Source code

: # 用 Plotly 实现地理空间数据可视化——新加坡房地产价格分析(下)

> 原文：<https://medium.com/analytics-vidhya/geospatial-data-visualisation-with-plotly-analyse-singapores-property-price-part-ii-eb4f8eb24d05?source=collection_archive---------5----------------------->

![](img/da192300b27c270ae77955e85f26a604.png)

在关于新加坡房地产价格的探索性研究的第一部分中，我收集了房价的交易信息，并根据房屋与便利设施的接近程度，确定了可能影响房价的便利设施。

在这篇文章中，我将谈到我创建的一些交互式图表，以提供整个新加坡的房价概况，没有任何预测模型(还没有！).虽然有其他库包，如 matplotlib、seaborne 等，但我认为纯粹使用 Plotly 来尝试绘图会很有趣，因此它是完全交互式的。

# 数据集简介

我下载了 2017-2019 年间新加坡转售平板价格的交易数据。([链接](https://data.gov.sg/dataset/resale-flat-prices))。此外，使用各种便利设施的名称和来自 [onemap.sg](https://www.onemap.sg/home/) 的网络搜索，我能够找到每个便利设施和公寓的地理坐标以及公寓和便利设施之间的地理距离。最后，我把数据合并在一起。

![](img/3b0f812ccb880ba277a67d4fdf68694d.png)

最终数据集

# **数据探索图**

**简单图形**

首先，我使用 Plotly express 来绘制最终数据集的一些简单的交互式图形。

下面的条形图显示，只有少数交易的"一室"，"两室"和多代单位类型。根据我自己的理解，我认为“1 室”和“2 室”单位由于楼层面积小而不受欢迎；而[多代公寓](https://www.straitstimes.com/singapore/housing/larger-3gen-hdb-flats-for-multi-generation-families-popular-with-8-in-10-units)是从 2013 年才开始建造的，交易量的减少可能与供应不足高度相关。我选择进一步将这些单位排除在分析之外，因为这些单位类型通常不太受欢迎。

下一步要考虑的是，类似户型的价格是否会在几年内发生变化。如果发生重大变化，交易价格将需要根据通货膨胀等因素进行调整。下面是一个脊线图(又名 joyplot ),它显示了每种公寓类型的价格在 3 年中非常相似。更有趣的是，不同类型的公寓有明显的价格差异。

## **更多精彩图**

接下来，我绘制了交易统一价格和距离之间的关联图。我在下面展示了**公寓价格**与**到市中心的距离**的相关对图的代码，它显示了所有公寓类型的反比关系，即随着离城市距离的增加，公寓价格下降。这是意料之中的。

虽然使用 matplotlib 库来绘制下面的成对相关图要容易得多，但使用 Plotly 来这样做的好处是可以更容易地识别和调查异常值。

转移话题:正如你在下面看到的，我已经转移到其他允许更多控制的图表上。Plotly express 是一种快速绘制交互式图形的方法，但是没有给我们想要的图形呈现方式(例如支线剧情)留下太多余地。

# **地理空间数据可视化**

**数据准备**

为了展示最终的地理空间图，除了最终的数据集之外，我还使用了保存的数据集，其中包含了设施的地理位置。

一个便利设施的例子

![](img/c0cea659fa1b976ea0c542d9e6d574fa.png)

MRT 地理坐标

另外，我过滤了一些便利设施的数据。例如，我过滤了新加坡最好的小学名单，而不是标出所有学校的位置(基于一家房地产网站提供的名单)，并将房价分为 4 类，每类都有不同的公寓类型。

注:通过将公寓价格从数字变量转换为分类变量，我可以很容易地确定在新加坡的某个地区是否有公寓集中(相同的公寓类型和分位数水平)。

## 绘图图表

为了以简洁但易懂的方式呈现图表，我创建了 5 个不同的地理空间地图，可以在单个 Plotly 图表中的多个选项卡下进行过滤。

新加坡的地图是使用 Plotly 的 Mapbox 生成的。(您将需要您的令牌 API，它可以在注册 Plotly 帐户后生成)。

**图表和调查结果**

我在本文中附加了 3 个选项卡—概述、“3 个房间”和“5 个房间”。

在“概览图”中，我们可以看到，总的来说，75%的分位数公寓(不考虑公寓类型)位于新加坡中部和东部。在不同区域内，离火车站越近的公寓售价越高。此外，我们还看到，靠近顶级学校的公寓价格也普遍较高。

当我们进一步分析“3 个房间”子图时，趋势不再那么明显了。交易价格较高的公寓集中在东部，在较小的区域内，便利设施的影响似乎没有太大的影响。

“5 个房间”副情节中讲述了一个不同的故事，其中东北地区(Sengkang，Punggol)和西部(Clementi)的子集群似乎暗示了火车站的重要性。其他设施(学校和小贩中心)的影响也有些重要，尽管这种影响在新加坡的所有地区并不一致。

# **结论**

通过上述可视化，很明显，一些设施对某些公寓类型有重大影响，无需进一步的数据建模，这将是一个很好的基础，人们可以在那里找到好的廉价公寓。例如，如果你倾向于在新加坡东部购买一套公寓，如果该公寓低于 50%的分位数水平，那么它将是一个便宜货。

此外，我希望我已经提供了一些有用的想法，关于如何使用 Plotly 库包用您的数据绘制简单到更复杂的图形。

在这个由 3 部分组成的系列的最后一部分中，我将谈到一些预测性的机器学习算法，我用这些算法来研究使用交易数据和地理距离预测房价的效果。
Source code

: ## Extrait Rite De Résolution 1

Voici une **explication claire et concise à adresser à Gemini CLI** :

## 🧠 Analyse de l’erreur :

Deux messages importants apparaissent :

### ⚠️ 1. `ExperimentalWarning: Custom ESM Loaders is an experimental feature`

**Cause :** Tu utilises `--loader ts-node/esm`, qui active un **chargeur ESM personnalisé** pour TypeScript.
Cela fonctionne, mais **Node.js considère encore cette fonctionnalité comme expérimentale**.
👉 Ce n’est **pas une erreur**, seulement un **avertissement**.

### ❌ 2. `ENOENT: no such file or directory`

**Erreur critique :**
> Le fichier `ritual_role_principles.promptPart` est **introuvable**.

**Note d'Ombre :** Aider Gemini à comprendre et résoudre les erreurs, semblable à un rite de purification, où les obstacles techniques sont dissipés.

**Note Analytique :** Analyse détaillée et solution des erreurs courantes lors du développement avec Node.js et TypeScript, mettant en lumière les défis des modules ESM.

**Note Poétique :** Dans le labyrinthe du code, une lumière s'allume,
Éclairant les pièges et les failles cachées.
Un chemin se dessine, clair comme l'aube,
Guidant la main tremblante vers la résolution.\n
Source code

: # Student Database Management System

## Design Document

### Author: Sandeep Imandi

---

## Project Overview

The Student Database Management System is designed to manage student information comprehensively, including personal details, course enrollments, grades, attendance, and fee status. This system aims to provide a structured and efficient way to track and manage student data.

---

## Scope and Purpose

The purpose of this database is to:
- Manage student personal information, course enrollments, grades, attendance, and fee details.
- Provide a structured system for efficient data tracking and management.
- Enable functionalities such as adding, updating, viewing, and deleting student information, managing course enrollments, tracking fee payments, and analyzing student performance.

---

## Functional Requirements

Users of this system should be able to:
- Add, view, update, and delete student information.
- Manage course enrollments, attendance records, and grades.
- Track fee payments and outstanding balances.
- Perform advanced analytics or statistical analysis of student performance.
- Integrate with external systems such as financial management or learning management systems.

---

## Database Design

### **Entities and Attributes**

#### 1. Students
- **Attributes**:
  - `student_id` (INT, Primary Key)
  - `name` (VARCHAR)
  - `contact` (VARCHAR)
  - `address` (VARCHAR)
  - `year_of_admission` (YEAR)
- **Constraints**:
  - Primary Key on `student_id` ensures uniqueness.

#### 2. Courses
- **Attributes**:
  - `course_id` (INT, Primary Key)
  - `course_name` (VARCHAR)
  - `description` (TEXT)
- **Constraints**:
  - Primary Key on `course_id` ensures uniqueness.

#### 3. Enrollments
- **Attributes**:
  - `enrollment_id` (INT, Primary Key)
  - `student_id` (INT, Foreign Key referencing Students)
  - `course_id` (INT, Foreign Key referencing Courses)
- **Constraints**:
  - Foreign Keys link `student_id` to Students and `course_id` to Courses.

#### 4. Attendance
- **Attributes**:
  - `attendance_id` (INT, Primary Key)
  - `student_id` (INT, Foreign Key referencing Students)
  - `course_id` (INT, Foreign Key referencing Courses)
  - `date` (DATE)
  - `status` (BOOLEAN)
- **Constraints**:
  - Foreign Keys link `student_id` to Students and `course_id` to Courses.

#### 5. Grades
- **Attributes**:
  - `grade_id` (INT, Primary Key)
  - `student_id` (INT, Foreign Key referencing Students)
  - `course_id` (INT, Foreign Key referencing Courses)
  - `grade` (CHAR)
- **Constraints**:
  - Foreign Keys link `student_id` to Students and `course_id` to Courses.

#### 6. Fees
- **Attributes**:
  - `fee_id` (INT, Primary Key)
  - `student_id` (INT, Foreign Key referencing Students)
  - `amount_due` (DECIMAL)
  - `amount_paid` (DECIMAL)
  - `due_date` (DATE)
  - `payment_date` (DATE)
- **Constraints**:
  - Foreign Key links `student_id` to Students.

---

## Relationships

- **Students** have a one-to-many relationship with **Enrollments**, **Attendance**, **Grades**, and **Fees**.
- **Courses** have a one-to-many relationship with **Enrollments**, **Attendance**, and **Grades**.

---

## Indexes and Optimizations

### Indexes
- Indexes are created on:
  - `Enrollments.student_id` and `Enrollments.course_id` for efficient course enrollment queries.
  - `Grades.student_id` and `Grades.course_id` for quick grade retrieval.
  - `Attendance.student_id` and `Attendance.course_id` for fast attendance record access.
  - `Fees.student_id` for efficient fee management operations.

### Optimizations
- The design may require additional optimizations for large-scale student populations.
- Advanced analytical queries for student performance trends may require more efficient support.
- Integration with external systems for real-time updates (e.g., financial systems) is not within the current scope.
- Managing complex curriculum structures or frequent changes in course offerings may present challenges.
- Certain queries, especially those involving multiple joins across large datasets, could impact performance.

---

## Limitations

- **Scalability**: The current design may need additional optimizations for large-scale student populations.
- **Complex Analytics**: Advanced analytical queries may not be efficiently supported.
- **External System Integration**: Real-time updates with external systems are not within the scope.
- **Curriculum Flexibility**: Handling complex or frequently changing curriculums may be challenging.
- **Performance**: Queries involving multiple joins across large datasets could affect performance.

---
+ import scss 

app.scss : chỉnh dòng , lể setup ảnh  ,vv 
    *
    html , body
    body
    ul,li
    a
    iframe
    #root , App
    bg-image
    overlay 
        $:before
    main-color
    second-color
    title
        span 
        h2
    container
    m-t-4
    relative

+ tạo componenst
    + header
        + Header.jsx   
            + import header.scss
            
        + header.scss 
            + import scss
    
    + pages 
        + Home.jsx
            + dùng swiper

» EXERCISE INSTRUCTIONS: Go through the material above and report each line containing "within".

» SOLUTION TO THIS PROBLEM:
- Integration with external systems for real-time updates (e.g., financial systems) is not within the current scope.
- **External System Integration**: Real-time updates with external systems are not within the scope.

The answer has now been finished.